Specific aim II: Determine whether sox4 regulates rod neurogenesis in a cell autonomous or a non-autonomous fashion.

As a transcription factor, if sox4 transcriptionally regulates the expression of the rod lineage genes, I would predict that sox4 functions cell-autonomously in rod specification. On the other hand, if the rod neurogenesis defect in sox4 morphants is associated with sox4 regulation of Hh signaling, I would predict that sox4 regulates rod differentiation in a non-cell-autonomous fashion. To address this question, I will conduct blastula stage transplants between sox4 morphant and control embryos. Control and sox4 morphants on XOPS-GFP transgenic background will be divided into two groups each and used for generating sox4 chimeric embryos. Donors will be labeled with lysine-fixable Texas Red Dextran. Host embryos will be selected at 24 hpf for Texas Red Dextran labeled cells in the retina. Chimeric embryos will be fixed at 72 hpf and 4 dpf, and cryosectioned. Since both donor and host embryos are on the XOPS-GFP genetic background, rod photoreceptors can be detected by GFP expression. Additionally, because all donor cells are labeled with Texas Red Dextran, rods derived from donor cells will exhibit colocalization of GPF and Texas Red, thus showing yellow color. The number of rods for each color in all groups will be counted.
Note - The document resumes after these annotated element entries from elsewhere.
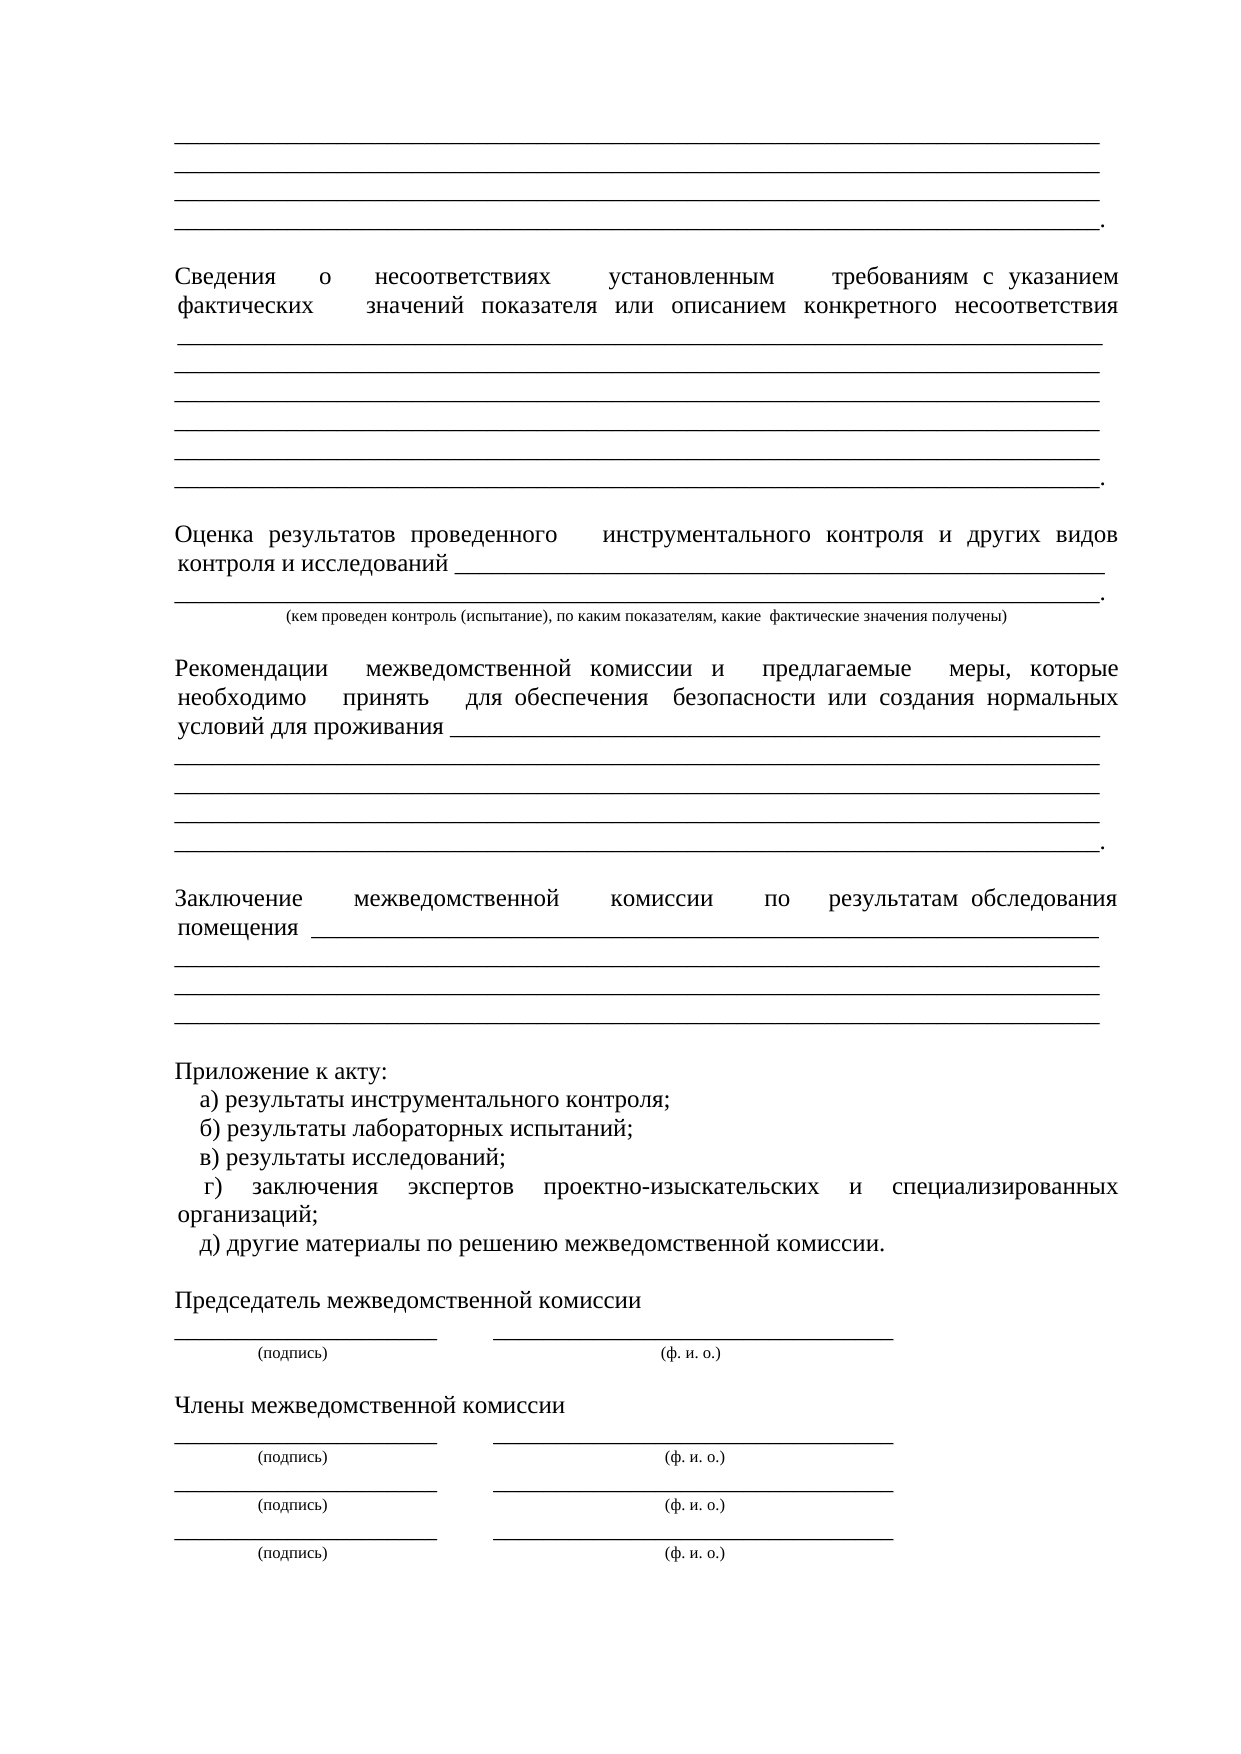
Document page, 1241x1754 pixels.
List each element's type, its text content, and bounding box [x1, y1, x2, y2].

text д) другие материалы по решению межведомственной комиссии. [174, 1228, 1119, 1257]
text _____________________ ________________________________ [174, 1418, 1119, 1447]
text в) результаты исследований; [174, 1142, 1119, 1171]
text Оценка результатов проведенного инструментального контроля и других видов контроля и исследований ____________________________________________________ [174, 519, 1119, 577]
text __________________________________________________________________________ [174, 118, 1119, 147]
text __________________________________________________________________________ [174, 405, 1119, 434]
text __________________________________________________________________________ [174, 797, 1119, 826]
text __________________________________________________________________________ [174, 376, 1119, 405]
text г) заключения экспертов проектно-изыскательских и специализированных организаций; [174, 1171, 1119, 1228]
text __________________________________________________________________________ [174, 941, 1119, 969]
text __________________________________________________________________________ [174, 434, 1119, 462]
text __________________________________________________________________________ [174, 347, 1119, 376]
text Сведения о несоответствиях установленным требованиям с указанием фактических значений показателя или описанием конкретного несоответствия __________________________________________________________________________ [174, 261, 1119, 347]
text __________________________________________________________________________ [174, 998, 1119, 1027]
text (подпись) (ф. и. о.) [174, 1343, 1119, 1362]
text Рекомендации межведомственной комиссии и предлагаемые меры, которые необходимо принять для обеспечения безопасности или создания нормальных условий для проживания ____________________________________________________ [174, 653, 1119, 739]
text __________________________________________________________________________ [174, 739, 1119, 768]
text Приложение к акту: [174, 1056, 1119, 1084]
text __________________________________________________________________________ [174, 147, 1119, 176]
text __________________________________________________________________________ [174, 768, 1119, 797]
text а) результаты инструментального контроля; [174, 1084, 1119, 1113]
text __________________________________________________________________________. [174, 826, 1119, 854]
text __________________________________________________________________________ [174, 176, 1119, 204]
text _____________________ ________________________________ [174, 1514, 1119, 1543]
text б) результаты лабораторных испытаний; [174, 1113, 1119, 1142]
text _____________________ ________________________________ [174, 1314, 1119, 1343]
text __________________________________________________________________________. [174, 577, 1119, 605]
text (подпись) (ф. и. о.) [174, 1495, 1119, 1514]
text (подпись) (ф. и. о.) [174, 1543, 1119, 1562]
text __________________________________________________________________________ [174, 969, 1119, 998]
text (кем проведен контроль (испытание), по каким показателям, какие фактические значения получены) [174, 605, 1119, 624]
text Члены межведомственной комиссии [174, 1390, 1119, 1418]
text __________________________________________________________________________. [174, 462, 1119, 491]
text __________________________________________________________________________. [174, 204, 1119, 233]
text Председатель межведомственной комиссии [174, 1285, 1119, 1314]
text Заключение межведомственной комиссии по результатам обследования помещения _______________________________________________________________ [174, 883, 1119, 941]
text _____________________ ________________________________ [174, 1466, 1119, 1495]
text (подпись) (ф. и. о.) [174, 1447, 1119, 1466]
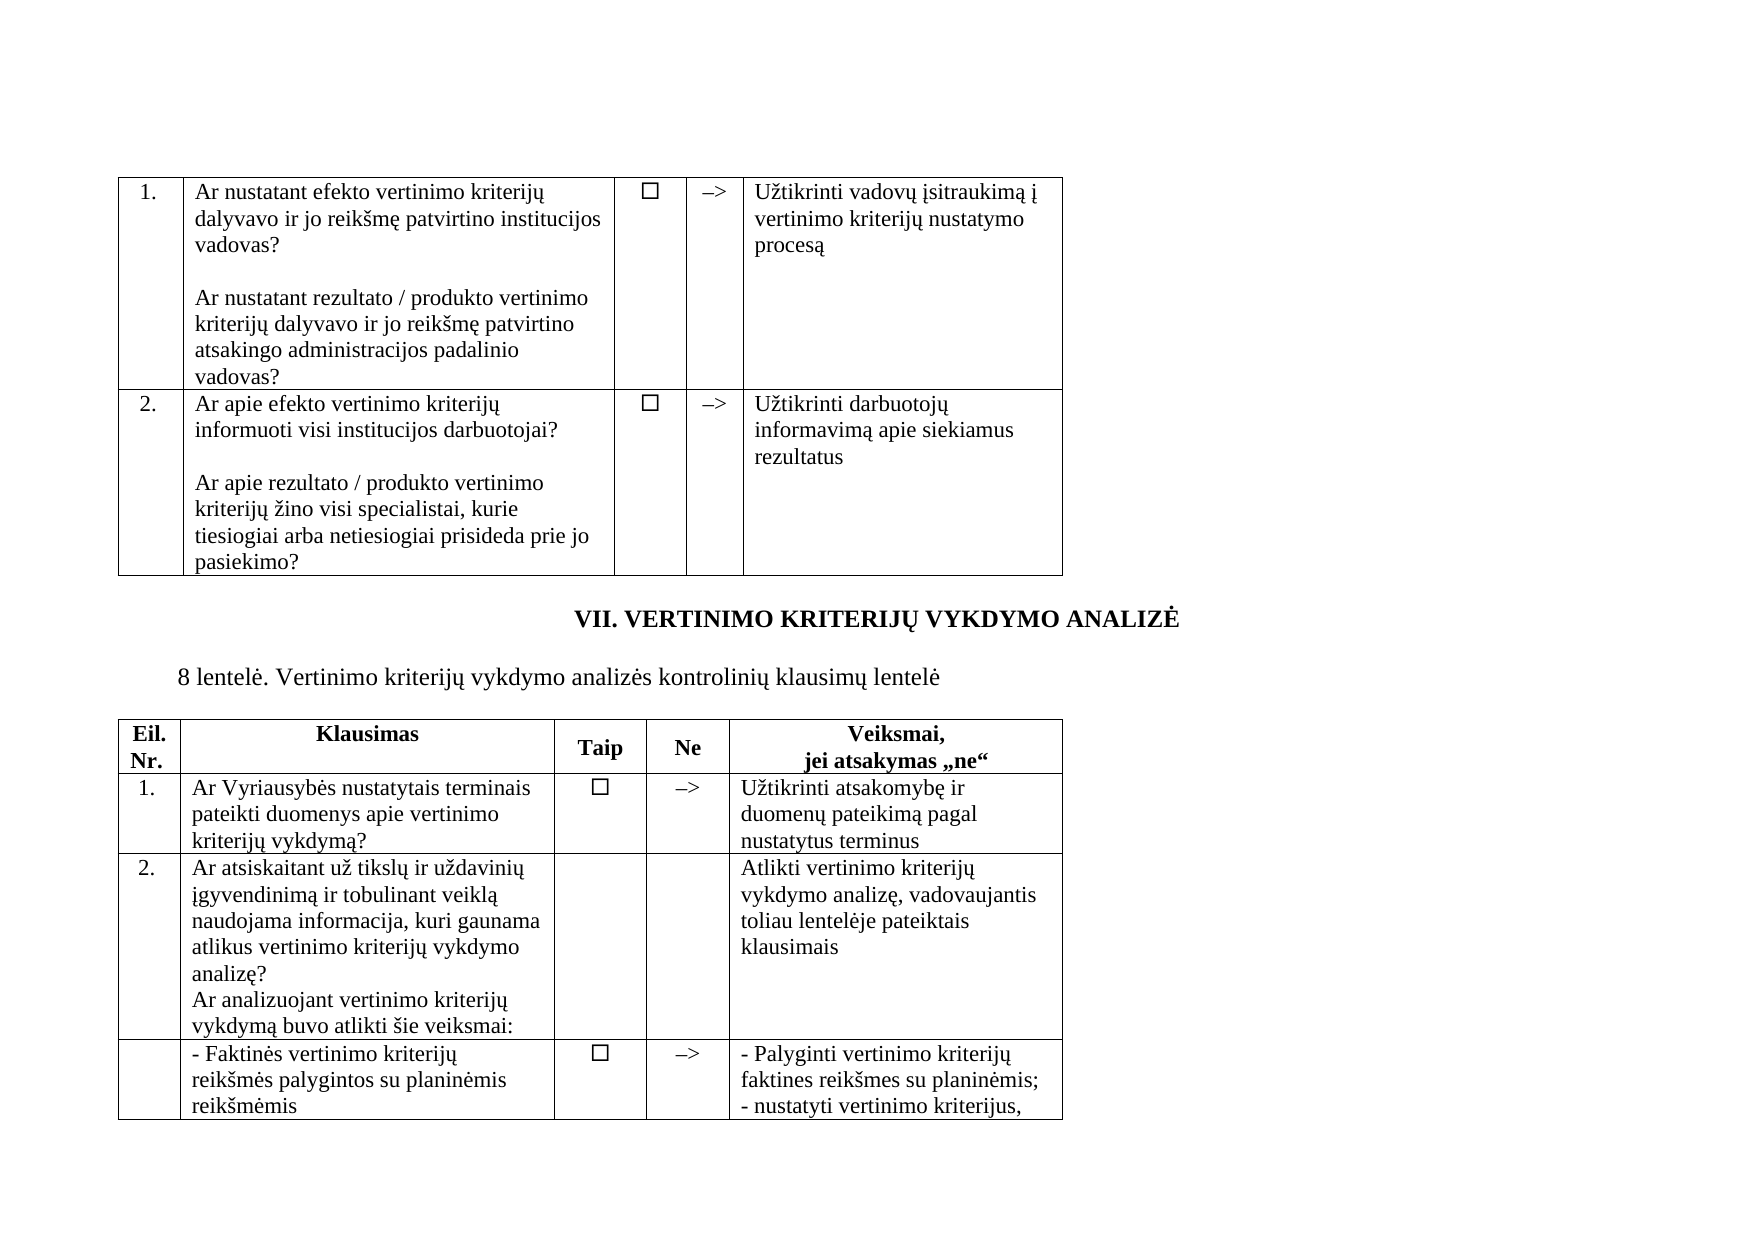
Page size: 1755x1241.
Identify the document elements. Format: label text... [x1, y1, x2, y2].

table_cell Užtikrinti atsakomybę ir duomenų pateikimą pagal nustatytus terminus [730, 774, 1062, 853]
table_cell - Palyginti vertinimo kriterijų faktines reikšmes su planinėmis; - nustatyti vertinimo kriterijus, [730, 1040, 1062, 1119]
table_header Eil. Nr. [119, 720, 180, 773]
table_cell –> [647, 1040, 729, 1119]
table_cell –> [647, 774, 729, 853]
table_cell –> [687, 178, 743, 389]
table_cell [] [555, 1040, 646, 1119]
table_cell Ar atsiskaitant už tikslų ir uždavinių įgyvendinimą ir tobulinant veiklą naudojama informacija, kuri gaunama atlikus vertinimo kriterijų vykdymo analizę? Ar analizuojant vertinimo kriterijų vykdymą buvo atlikti šie veiksmai: [181, 854, 554, 1039]
table_cell Užtikrinti darbuotojų informavimą apie siekiamus rezultatus [744, 390, 1062, 574]
table_cell [555, 854, 646, 1039]
text 8 lentelė. Vertinimo kriterijų vykdymo analizės kontrolinių klausimų lentelė [118, 662, 1636, 691]
table_cell Ar apie efekto vertinimo kriterijų informuoti visi institucijos darbuotojai? Ar apie rezultato / produkto vertinimo kriterijų žino visi specialistai, kurie tiesiogiai arba netiesiogiai prisideda prie jo pasiekimo? [184, 390, 614, 574]
table_cell –> [687, 390, 743, 574]
text VII. VERTINIMO KRITERIJŲ VYKDYMO ANALIZĖ [118, 604, 1636, 633]
table_cell Atlikti vertinimo kriterijų vykdymo analizę, vadovaujantis toliau lentelėje pateiktais klausimais [730, 854, 1062, 1039]
table_cell [] [615, 178, 686, 389]
table_cell Ar Vyriausybės nustatytais terminais pateikti duomenys apie vertinimo kriterijų vykdymą? [181, 774, 554, 853]
table_cell Ar nustatant efekto vertinimo kriterijų dalyvavo ir jo reikšmę patvirtino institucijos vadovas? Ar nustatant rezultato / produkto vertinimo kriterijų dalyvavo ir jo reikšmę patvirtino atsakingo administracijos padalinio vadovas? [184, 178, 614, 389]
table_cell 1. [119, 774, 180, 853]
table_cell 2. [119, 854, 180, 1039]
table_cell - Faktinės vertinimo kriterijų reikšmės palygintos su planinėmis reikšmėmis [181, 1040, 554, 1119]
table_header Taip [555, 720, 646, 773]
table_cell [647, 854, 729, 1039]
table_header Ne [647, 720, 729, 773]
table_header Veiksmai, jei atsakymas „ne“ [730, 720, 1062, 773]
table_cell [] [615, 390, 686, 574]
table_header Klausimas [181, 720, 554, 773]
table_cell [] [555, 774, 646, 853]
table_cell 2. [119, 390, 183, 574]
table_cell [119, 1040, 180, 1119]
table_cell 1. [119, 178, 183, 389]
table_cell Užtikrinti vadovų įsitraukimą į vertinimo kriterijų nustatymo procesą [744, 178, 1062, 389]
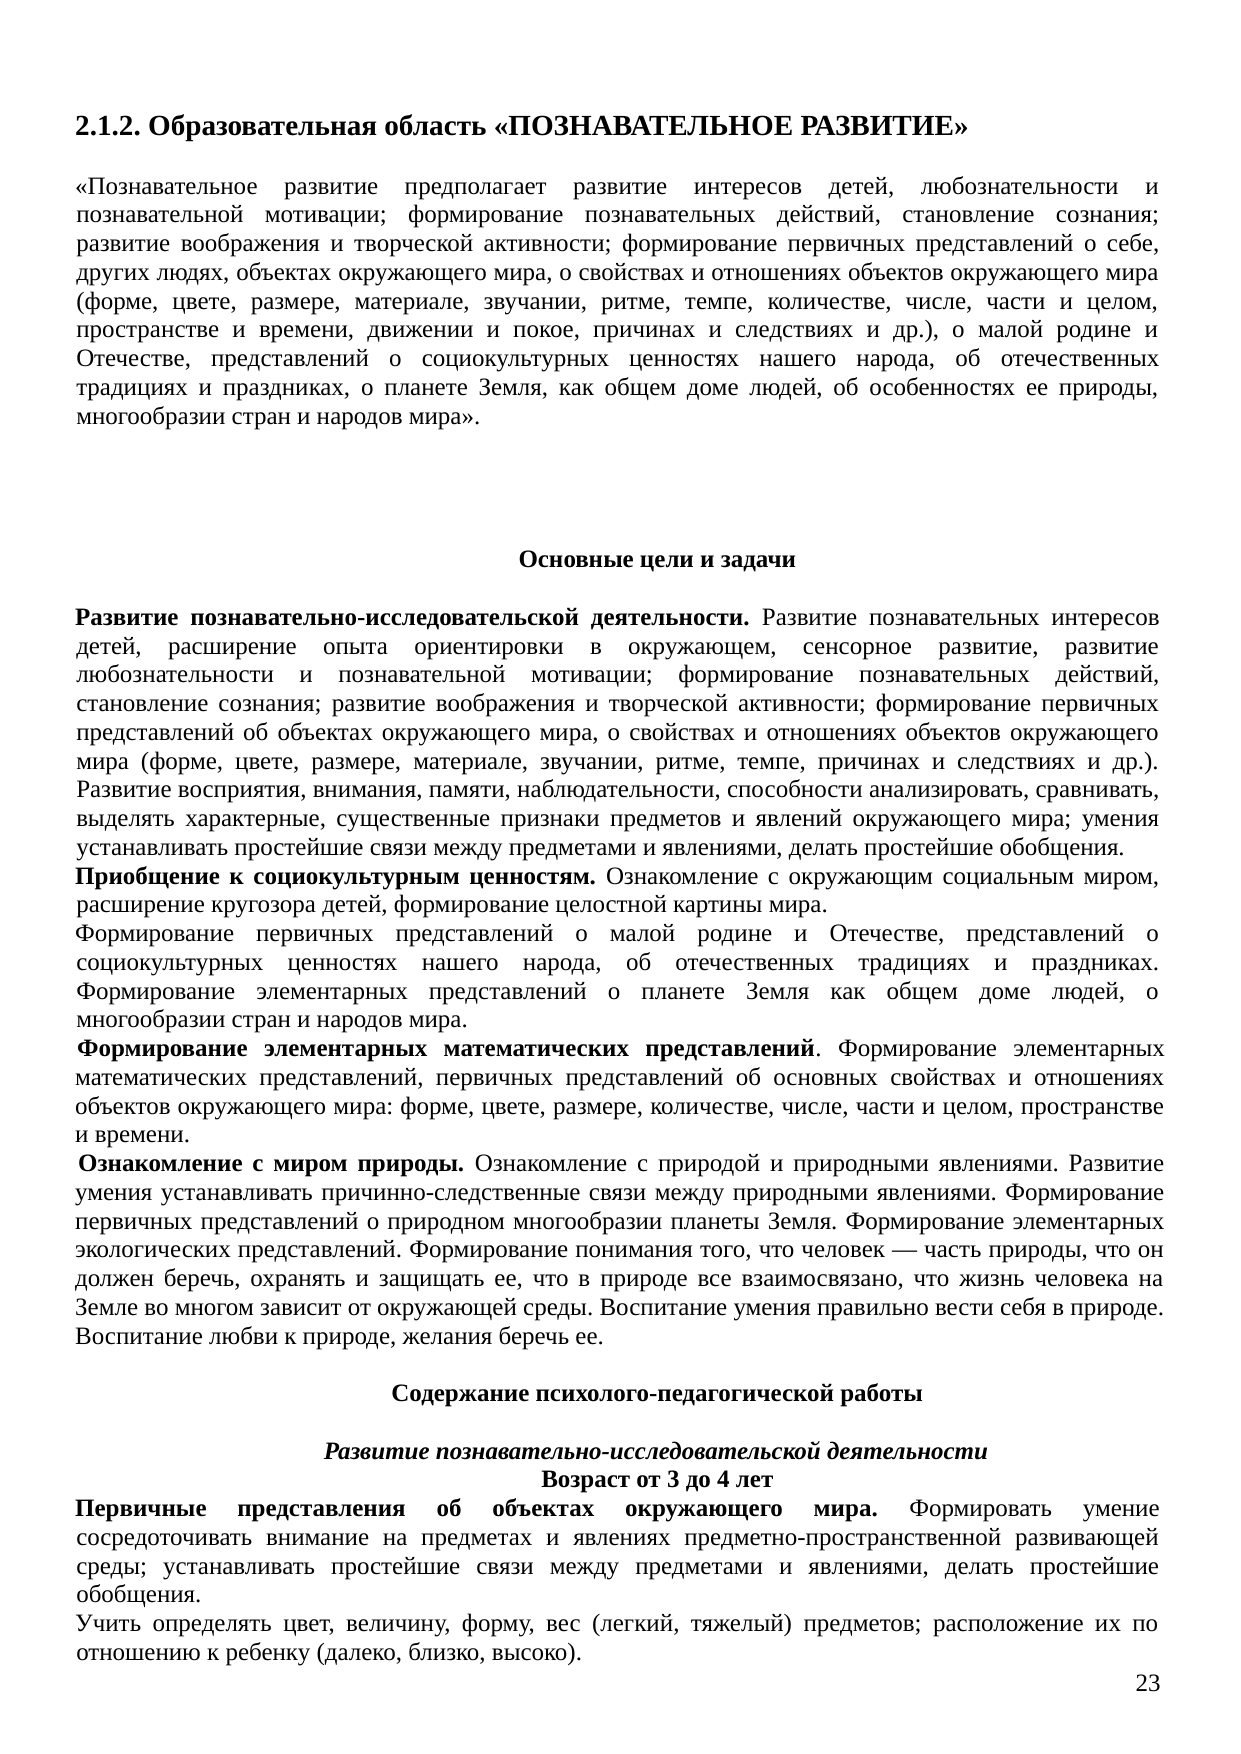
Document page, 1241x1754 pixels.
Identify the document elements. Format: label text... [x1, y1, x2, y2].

text Ознакомление с миром природы. Ознакомление с природой и природными явлениями. Развитие умения устанавливать причинно-следственные связи между природными явлениями. Формирование первичных представлений о природном многообразии планеты Земля. Формирование элементарных экологических представлений. Формирование понимания того, что человек — часть природы, что он должен беречь, охранять и защищать ее, что в природе все взаимосвязано, что жизнь человека на Земле во многом зависит от окружающей среды. Воспитание умения правильно вести себя в природе. Воспитание любви к природе, желания беречь ее. [75, 1148, 1165, 1349]
text Формирование первичных представлений о малой родине и Отечестве, представлений о социокультурных ценностях нашего народа, об отечественных традициях и праздниках. Формирование элементарных представлений о планете Земля как общем доме людей, о многообразии стран и народов мира. [75, 918, 1160, 1033]
text Приобщение к социокультурным ценностям. Ознакомление с окружающим социальным миром, расширение кругозора детей, формирование целостной картины мира. [75, 861, 1160, 918]
text Первичные представления об объектах окружающего мира. Формировать умение сосредоточивать внимание на предметах и явлениях предметно-пространственной развивающей среды; устанавливать простейшие связи между предметами и явлениями, делать простейшие обобщения. [75, 1493, 1160, 1608]
text Основные цели и задачи [75, 544, 1165, 573]
text Формирование элементарных математических представлений. Формирование элементарных математических представлений, первичных представлений об основных свойствах и отношениях объектов окружающего мира: форме, цвете, размере, количестве, числе, части и целом, пространстве и времени. [75, 1033, 1165, 1148]
text Учить определять цвет, величину, форму, вес (легкий, тяжелый) предметов; расположение их по отношению к ребенку (далеко, близко, высоко). [75, 1608, 1160, 1666]
text Развитие познавательно-исследовательской деятельности. Развитие познавательных интересов детей, расширение опыта ориентировки в окружающем, сенсорное развитие, развитие любознательности и познавательной мотивации; формирование познавательных действий, становление сознания; развитие воображения и творческой активности; формирование первичных представлений об объектах окружающего мира, о свойствах и отношениях объектов окружающего мира (форме, цвете, размере, материале, звучании, ритме, темпе, причинах и следствиях и др.). Развитие восприятия, внимания, памяти, наблюдательности, способности анализировать, сравнивать, выделять характерные, существенные признаки предметов и явлений окружающего мира; умения устанавливать простейшие связи между предметами и явлениями, делать простейшие обобщения. [75, 602, 1160, 861]
text Содержание психолого-педагогической работы [75, 1378, 1165, 1407]
text «Познавательное развитие предполагает развитие интересов детей, любознательности и познавательной мотивации; формирование познавательных действий, становление сознания; развитие воображения и творческой активности; формирование первичных представлений о себе, других людях, объектах окружающего мира, о свойствах и отношениях объектов окружающего мира (форме, цвете, размере, материале, звучании, ритме, темпе, количестве, числе, части и целом, пространстве и времени, движении и покое, причинах и следствиях и др.), о малой родине и Отечестве, представлений о социокультурных ценностях нашего народа, об отечественных традициях и праздниках, о планете Земля, как общем доме людей, об особенностях ее природы, многообразии стран и народов мира». [75, 171, 1160, 429]
text Развитие познавательно-исследовательской деятельности [75, 1436, 1165, 1464]
text 2.1.2. Образовательная область «ПОЗНАВАТЕЛЬНОЕ РАЗВИТИЕ» [75, 108, 1165, 142]
text Возраст от 3 до 4 лет [75, 1464, 1165, 1493]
This research addresses a gap in our understanding of the complex network of gene regulation controlling eye morphogenesis and photoreceptor neurogenesis. The ultimate goal is to provide valuable data that will lead to genetic screen and therapeutic treatments for patients who suffer from vision defects.

Graduate Training

Molecular, Cellular, and Developmental Biology

Selected Publications:

Wen Wen, Lakshmi Pillai-Kastoori, Stephen G. Wilson, and Ann C. Morris. (2014) Sox4 regulates choroid fissure closure by limiting Hedgehog signaling during ocular morphogenesis. Developmental Biology, epub ahead of print, Available online 31 December 2014.

Lakshmi Pillai-Kastoori*, Wen Wen*, Ann C. Morris. (2014) Keeping an eye on SOXC proteins. Developmental Dynamics, epub ahead of print, Dec. 05. *co-first authors

Lakshmi Pillai-Kastoori, Wen Wen, Stephen G. Wilson, Erin Strachan, Adriana Lo-Castro, Marco Fichera, Sebastiano A. Musumeci, Ordan J. Lehmann, Ann C. Morris. (2014) Sox11 is required to maintain proper levels of Hedgehog signaling during vertebrate ocular morphogenesis. PLOS Genetics. 10(7): p. e1004491.

Stephen G. Wilson, Wen Wen, Lakshmi Pillai-Kastoori, Ann C. Morris. (2015) Tracking the fate of her4 expressing cells in the regenerating retina using her4:Kaede zebrafish. Experimental Eye Research, 145:75-87.